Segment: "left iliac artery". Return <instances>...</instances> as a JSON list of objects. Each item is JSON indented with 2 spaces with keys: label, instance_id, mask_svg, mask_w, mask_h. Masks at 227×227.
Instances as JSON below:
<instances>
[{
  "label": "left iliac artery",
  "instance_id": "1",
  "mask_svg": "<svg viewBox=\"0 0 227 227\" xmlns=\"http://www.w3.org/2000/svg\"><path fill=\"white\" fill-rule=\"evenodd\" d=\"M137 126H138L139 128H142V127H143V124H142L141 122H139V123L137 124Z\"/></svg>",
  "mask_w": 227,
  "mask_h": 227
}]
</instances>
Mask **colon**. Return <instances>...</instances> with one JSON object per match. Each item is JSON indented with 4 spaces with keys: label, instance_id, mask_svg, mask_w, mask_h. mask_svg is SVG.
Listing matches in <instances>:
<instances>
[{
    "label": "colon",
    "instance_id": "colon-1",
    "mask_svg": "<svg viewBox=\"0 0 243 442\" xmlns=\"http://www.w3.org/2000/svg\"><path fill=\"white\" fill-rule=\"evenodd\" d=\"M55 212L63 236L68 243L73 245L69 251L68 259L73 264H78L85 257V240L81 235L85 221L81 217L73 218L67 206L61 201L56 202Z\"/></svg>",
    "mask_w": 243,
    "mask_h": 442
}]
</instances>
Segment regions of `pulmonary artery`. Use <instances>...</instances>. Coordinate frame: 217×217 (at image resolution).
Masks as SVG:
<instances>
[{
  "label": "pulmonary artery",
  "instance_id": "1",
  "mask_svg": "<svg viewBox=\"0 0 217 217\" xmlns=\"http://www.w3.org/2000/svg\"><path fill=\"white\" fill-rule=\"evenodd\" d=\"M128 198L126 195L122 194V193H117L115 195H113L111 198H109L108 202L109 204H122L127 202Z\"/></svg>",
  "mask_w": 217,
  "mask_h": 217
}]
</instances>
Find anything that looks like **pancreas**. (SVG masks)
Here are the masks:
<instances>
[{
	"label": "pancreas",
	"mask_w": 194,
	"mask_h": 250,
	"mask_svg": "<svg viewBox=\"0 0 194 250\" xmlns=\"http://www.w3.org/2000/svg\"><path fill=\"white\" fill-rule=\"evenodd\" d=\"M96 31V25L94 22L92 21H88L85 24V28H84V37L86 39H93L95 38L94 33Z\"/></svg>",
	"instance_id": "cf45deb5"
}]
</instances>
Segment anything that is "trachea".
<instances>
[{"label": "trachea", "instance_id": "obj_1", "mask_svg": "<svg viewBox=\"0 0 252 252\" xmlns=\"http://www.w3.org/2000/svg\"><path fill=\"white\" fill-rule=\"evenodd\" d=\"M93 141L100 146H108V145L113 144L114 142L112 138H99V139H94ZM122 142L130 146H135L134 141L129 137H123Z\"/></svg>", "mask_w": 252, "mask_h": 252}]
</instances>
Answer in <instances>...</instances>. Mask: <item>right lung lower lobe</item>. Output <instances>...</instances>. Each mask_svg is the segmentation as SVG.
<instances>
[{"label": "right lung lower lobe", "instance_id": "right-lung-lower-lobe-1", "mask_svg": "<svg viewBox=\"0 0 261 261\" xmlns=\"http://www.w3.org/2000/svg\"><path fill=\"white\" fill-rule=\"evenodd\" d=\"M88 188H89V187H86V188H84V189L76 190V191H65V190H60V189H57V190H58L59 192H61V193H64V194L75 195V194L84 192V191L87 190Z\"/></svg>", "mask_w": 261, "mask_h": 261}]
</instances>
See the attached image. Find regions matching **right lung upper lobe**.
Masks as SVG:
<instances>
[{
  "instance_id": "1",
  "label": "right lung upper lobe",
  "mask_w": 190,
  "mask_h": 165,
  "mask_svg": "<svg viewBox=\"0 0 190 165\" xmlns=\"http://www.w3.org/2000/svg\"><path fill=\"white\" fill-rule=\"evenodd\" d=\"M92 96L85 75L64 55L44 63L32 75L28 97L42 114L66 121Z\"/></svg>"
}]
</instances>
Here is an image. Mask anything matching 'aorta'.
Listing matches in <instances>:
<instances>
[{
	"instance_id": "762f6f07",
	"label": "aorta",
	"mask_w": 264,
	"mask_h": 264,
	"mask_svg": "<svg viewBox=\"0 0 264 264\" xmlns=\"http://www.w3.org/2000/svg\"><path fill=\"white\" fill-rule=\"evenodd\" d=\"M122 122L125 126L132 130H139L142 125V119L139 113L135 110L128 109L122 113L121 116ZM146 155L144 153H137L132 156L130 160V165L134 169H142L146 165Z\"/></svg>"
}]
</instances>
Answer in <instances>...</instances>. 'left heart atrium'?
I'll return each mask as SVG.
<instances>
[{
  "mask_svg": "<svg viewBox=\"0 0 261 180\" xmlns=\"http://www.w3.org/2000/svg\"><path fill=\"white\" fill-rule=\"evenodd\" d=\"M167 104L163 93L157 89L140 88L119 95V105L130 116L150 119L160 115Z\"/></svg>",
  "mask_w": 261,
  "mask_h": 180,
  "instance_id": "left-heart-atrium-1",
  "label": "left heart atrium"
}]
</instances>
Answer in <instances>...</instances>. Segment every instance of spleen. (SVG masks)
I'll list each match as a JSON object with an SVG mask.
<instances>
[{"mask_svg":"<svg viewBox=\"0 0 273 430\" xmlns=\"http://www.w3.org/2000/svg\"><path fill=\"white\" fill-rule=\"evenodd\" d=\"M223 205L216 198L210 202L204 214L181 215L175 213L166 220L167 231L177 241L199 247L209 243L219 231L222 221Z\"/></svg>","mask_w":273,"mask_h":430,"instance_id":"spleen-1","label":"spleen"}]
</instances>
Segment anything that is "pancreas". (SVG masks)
============
Please pull out every line of the records above that contains the word "Answer", matching case exactly.

## Result of this task
Answer in <instances>...</instances>. Mask: <item>right lung lower lobe</item>. Output <instances>...</instances>. Each mask_svg is the segmentation as SVG.
Answer in <instances>...</instances>. 'left heart atrium'?
Answer in <instances>...</instances>. Segment every instance of spleen. (SVG masks)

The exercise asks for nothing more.